That being said, I would rather have it always be visible because I'm not that much of a minimalist and I still think that non active information has value at a glance.

Edit: This doesn't mean Apple tries to hide everything that isn't in active use. It's a design convention, not a law.



> when something is not in active use it should be hidden from view

My mouse isn't over it or clicking on it but it's still being actively used.


i don't have a mac - but a scroll bar does two things, allow scrolling and show scroll position.

does the mouse cursor disappear when not being moved? does the text in a terminal disappear when not being edited?

seems like dual function elements where one function is indication should be exempt...


On macOS the convention is for the mouse cursor to disappear when you start typing.


I miss this behavior all the time when using Windows.

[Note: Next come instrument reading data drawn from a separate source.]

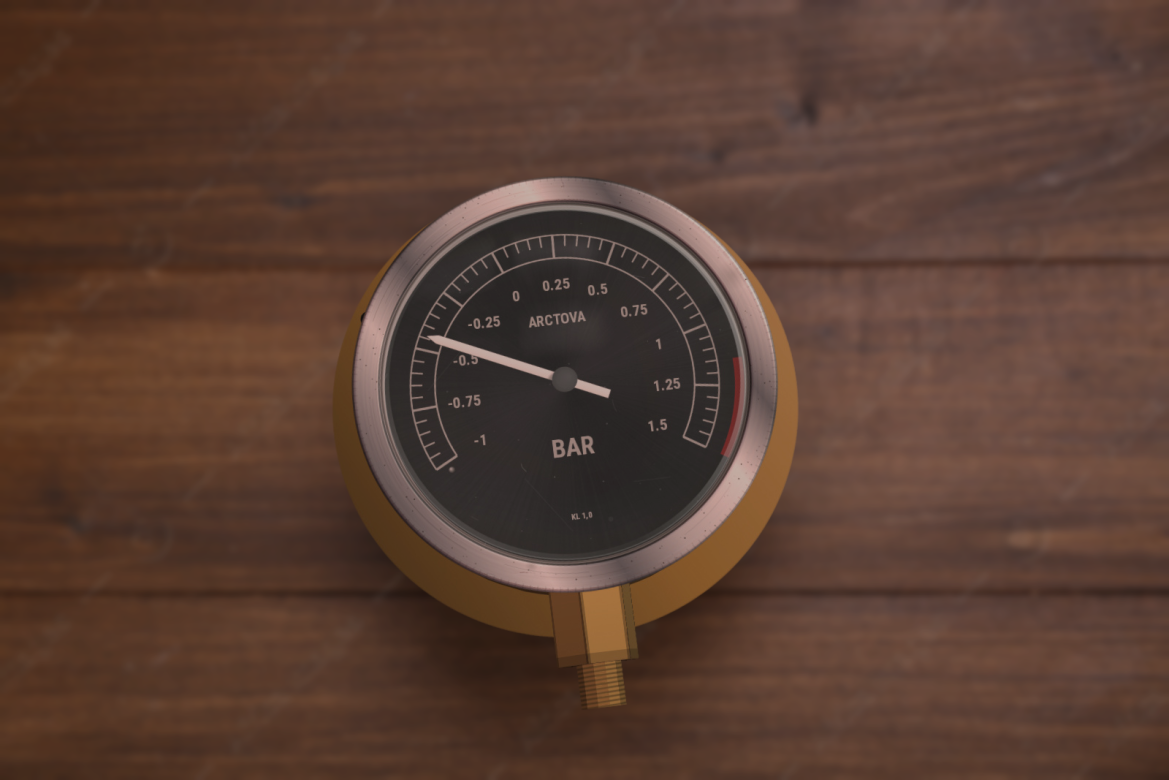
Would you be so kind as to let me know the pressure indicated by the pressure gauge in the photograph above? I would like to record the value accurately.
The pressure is -0.45 bar
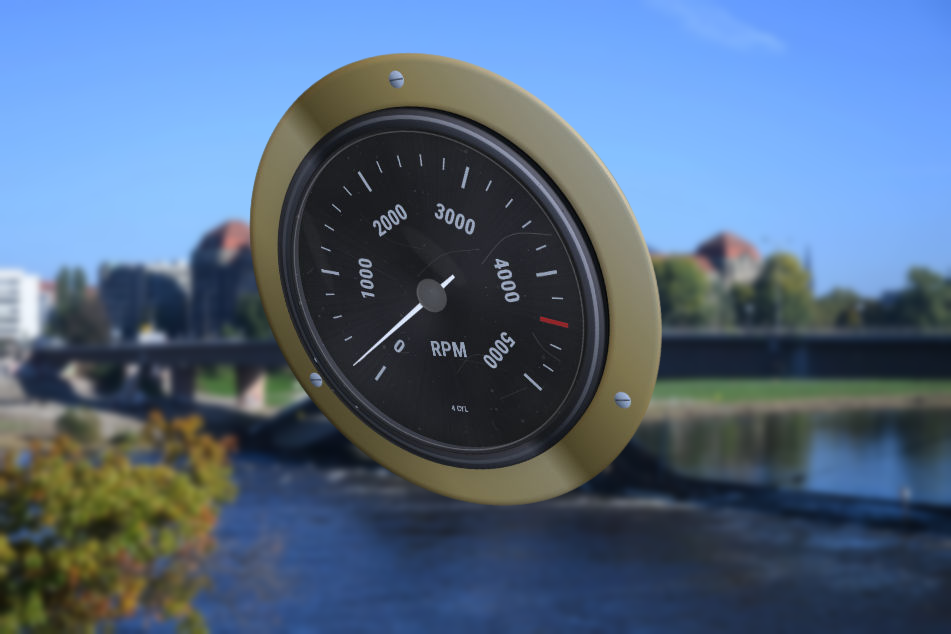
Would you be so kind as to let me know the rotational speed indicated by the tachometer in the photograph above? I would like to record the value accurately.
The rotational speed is 200 rpm
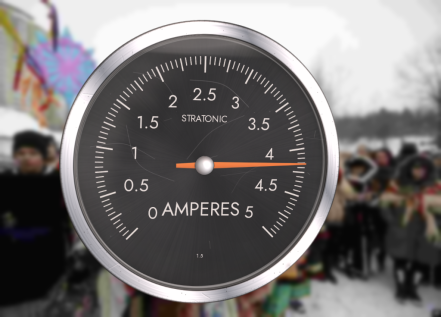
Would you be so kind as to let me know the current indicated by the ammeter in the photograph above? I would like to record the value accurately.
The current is 4.15 A
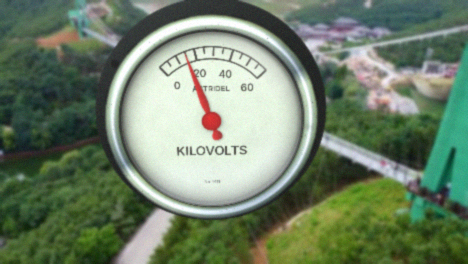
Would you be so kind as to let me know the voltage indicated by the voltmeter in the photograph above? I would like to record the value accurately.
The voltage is 15 kV
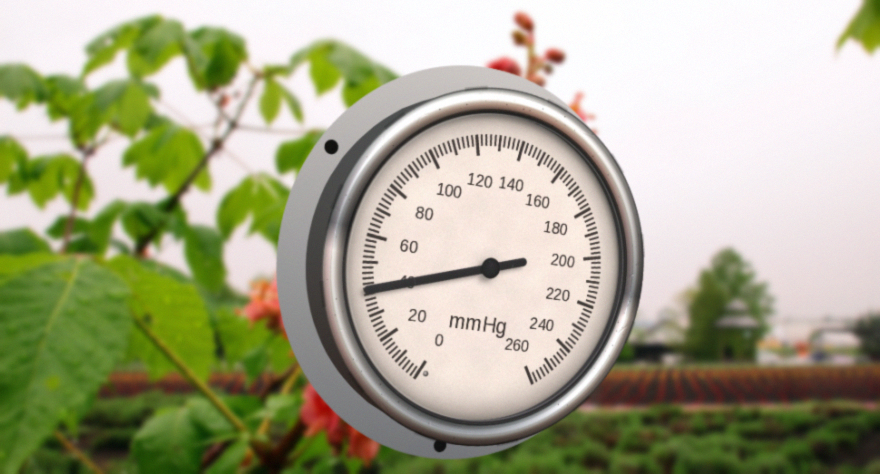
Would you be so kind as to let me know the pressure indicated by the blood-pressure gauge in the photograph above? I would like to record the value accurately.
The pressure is 40 mmHg
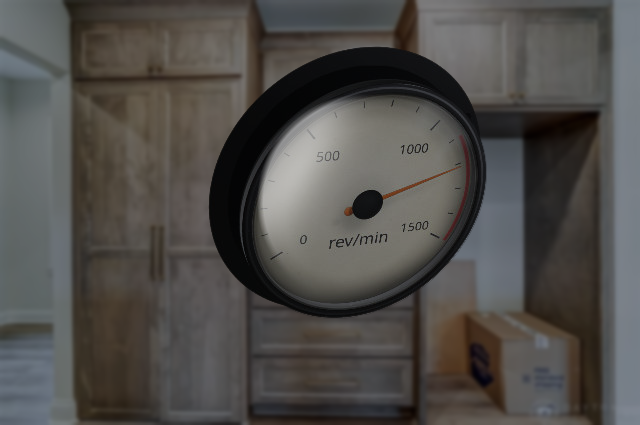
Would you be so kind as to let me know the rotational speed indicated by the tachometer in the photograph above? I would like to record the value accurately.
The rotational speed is 1200 rpm
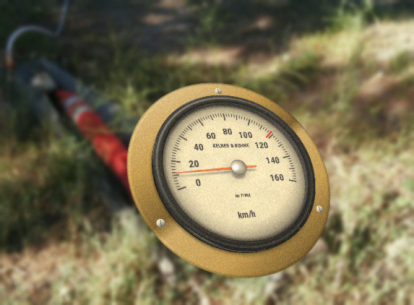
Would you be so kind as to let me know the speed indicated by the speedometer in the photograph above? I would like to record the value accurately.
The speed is 10 km/h
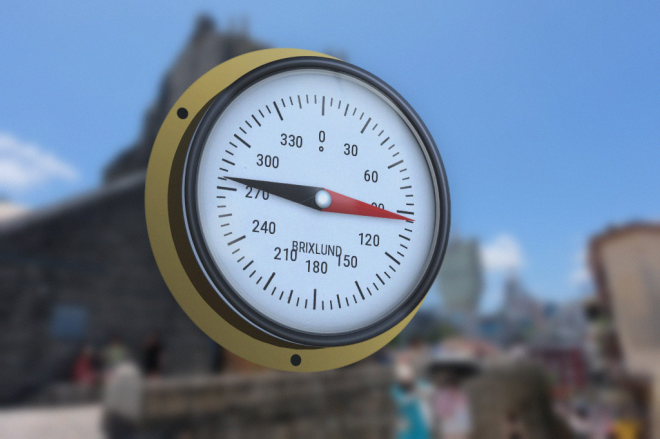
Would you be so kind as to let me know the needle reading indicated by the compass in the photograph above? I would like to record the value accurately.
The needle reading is 95 °
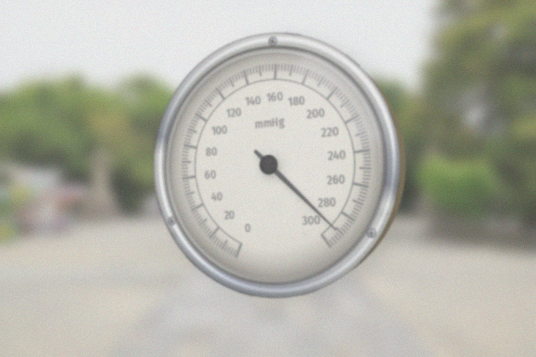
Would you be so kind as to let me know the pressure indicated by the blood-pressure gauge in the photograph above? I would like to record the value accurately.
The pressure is 290 mmHg
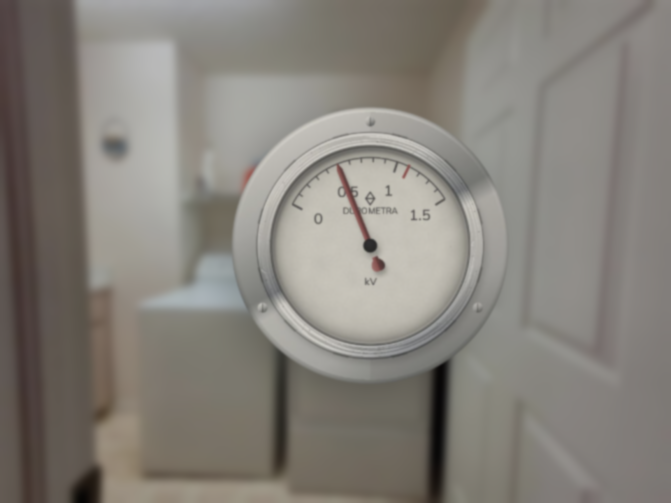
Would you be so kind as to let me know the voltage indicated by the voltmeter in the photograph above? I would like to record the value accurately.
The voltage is 0.5 kV
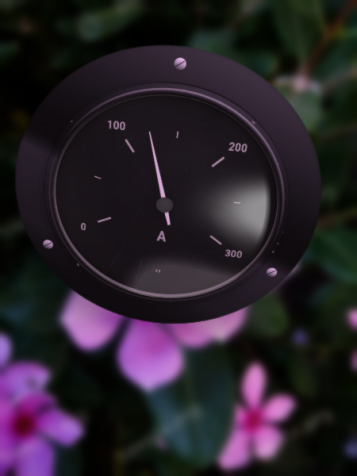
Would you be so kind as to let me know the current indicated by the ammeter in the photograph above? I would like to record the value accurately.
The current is 125 A
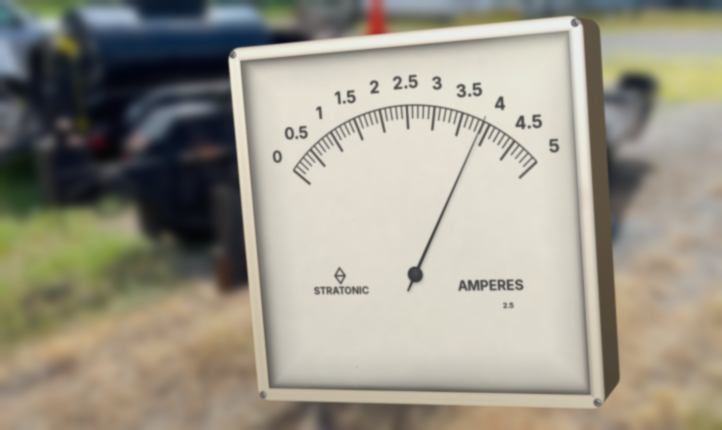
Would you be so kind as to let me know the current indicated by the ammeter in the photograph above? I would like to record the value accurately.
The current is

I recently discovered that Windows actually has a setting to enable this behavior, but it's up to each individual application to check for the setting and implement the behavior. And as far as I can tell, literally no one does.


On a similar note, I get annoyed with how Excel won't show the highlighted row or cell when moving focus to another window. Sometimes I want to look at that specific row while using another program, and it's hard to find the data that was just highlighted when that disappears. I don't for the life of me understand what problem that behavior is supposed to help with.


This explains why I can never find anything in XCode...


It also explains why discoverability on iOS is incredibly poor for those who haven't used it often or before.


I'm glad I'm not the only one. I feel like I'm always jockeying tabs and panes looking for buttons to click. I waste so much time doing this.


I wonder how long it'll be before the iconic global menu bar is gone from macOS when not in use?


That's already an option you can set, since at least El Cap.


I would guess the reason that auto-hide is not switched on by default is that it’s jarring and ugly to have it appear and disappear.

With scrollbars, auto hiding /re-appearing isn’t even something I notice happening.


Browsers on mobile devices already do this and it's infuriating


Having to scroll to get any controls to appear is such a mediocre UX


I just tap the address part of the top bar and it appears. This is different from a top of screen tap which scrolls to the top.


> I just tap the address part of the top bar and it appears

Yet another unintuitive undiscovered feature because Apple decided to change 20 years of best practices


huh, I never realized tapping the address was separate from tapping the top of the screen


This was possible back in 10.5 and 10.6 already.


I'd call it a trend not a core philosophy.